O grupo propõe que outras mudanças que constam no projeto sejam deixadas para o ano que vem, encarando que o que de fato importa para a receita municipal é a correção da planta de valores

Após audiência pública no plenário da Câmara Municipal na manhã desta quarta-feira (17/9) a fim de debater o projeto de lei que reajusta as alíquotas do Imposto Predial e Territorial Urbano (IPTU) e o Imposto Territorial Urbano (ITU) de Goiânia, o prefeito Paulo Garcia (PT) se reuniu nesta tarde com o fórum empresarial de Goiânia. Segundo o presidente da Federação das Indústrias do Estado de Goiás (Fieg), Pedro Alves, o grupo levou basicamente uma “proposta de simplificação da tributação”. O prefeito informou que iria analisar o documento e já marcou uma nova reunião para a próxima sexta-feira (19).

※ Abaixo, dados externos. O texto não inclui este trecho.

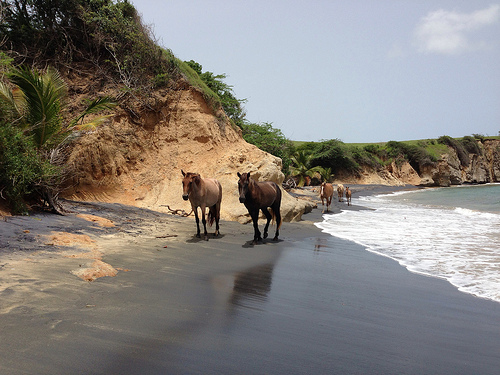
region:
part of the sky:
[231, 0, 282, 72]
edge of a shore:
[317, 290, 373, 331]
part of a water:
[385, 189, 438, 260]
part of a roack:
[123, 169, 155, 206]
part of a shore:
[274, 304, 312, 359]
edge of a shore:
[356, 224, 418, 304]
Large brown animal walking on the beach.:
[166, 163, 236, 259]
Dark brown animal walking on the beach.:
[229, 163, 291, 253]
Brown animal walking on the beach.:
[313, 174, 337, 210]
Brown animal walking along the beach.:
[342, 184, 370, 221]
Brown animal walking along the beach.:
[333, 176, 347, 211]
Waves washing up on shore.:
[357, 173, 439, 338]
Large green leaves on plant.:
[21, 75, 74, 157]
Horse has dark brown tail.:
[271, 189, 290, 236]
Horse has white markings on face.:
[320, 183, 327, 196]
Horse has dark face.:
[236, 190, 248, 203]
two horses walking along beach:
[169, 150, 293, 256]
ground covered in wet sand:
[181, 270, 386, 368]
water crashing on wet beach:
[309, 225, 454, 315]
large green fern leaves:
[0, 62, 118, 204]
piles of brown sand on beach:
[50, 203, 127, 288]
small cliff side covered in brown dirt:
[166, 110, 243, 167]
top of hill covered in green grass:
[293, 132, 438, 164]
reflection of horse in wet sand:
[198, 248, 292, 322]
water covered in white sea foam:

O presidente da Fieg explicou que a proposta é quanto à alíquota para imóveis de até R$ 50 mil, a mudança ser de 0,2%, e para o restante dos imóveis 0,55%. “Queremos resumir a questão do IPTU e ITU. O resto que tem no projeto deixa para discutir ano que vem.” Segundo Pedro Alves, o que importa de fato é a correção da planta de valores. “O grupo entende que o que vai significar o aumento de fato da receita da prefeitura é essa correção, porque de fato tem muito imóvel defasado. E dessa forma fica mais justo: quem tem um imóvel mais caro, paga caro; quem tem imóvel mais barato, paga mais barato”, afirmou.

Esses tributos estão sem reajuste há cerca de nove anos, sendo que em 2013 a tentativa de atualização foi frustrada em votação apertada, com 17 votos contra e 16 a favor. O projeto então retornou para o Paço e passou por novos estudos de cálculo, cuja metodologia tem sido criticada, por, em alguns casos, aumentar em mais de 100% os valores. Foi divulgado casos em que o reajuste poderia ultrapassar os 600%. Material distribuído aos jornalistas pela assessoria de imprensa do vereador Elias Vaz apontou que o menor reajuste, com base no atual projeto, pode chegar a 121%.

Sobre o fato de a discussão acerca da atualização das alíquotas anteceder a da planta de valores, o secretário municipal de Finanças, Jeovalter Correa, informou na manhã desta quarta-feira (17) que a planta de valores ainda não foi enviada devido a um problema técnico. O erro apontado por Jeovalter ocorreu porque as áreas de proteção ambiental estariam incluídas no novo cálculo, o que teria inviabilizado a divulgação dos valores atualizados. “Juridicamente, os dois projetos andam separados”, defendeu o titular.

Também estavam na reunião com o prefeito Paulo Garcia, o secretário Jeovalter Correa, o vereador Carlos Soares (PT), a líder de governo na Câmara Célia valadão (PMDB), o presidente da Federação do Comércio do Estado de Goiás (Fecomércio-GO), José Evaristo dos Santos, o presidente do Sindicato da Indústria da Construção no Estado de Goiás (Sinduscon-GO), Carlos Alberto de Paula, o presidente do conselho de desenvolvimento urbano da Fieg, Ilézio Inácio Ferreira,  Marcelo Baiocchi, 1º Vice-Presidente da Associação das Empresas do Mercado Imobiliário de Goiás, Renato de Sousa.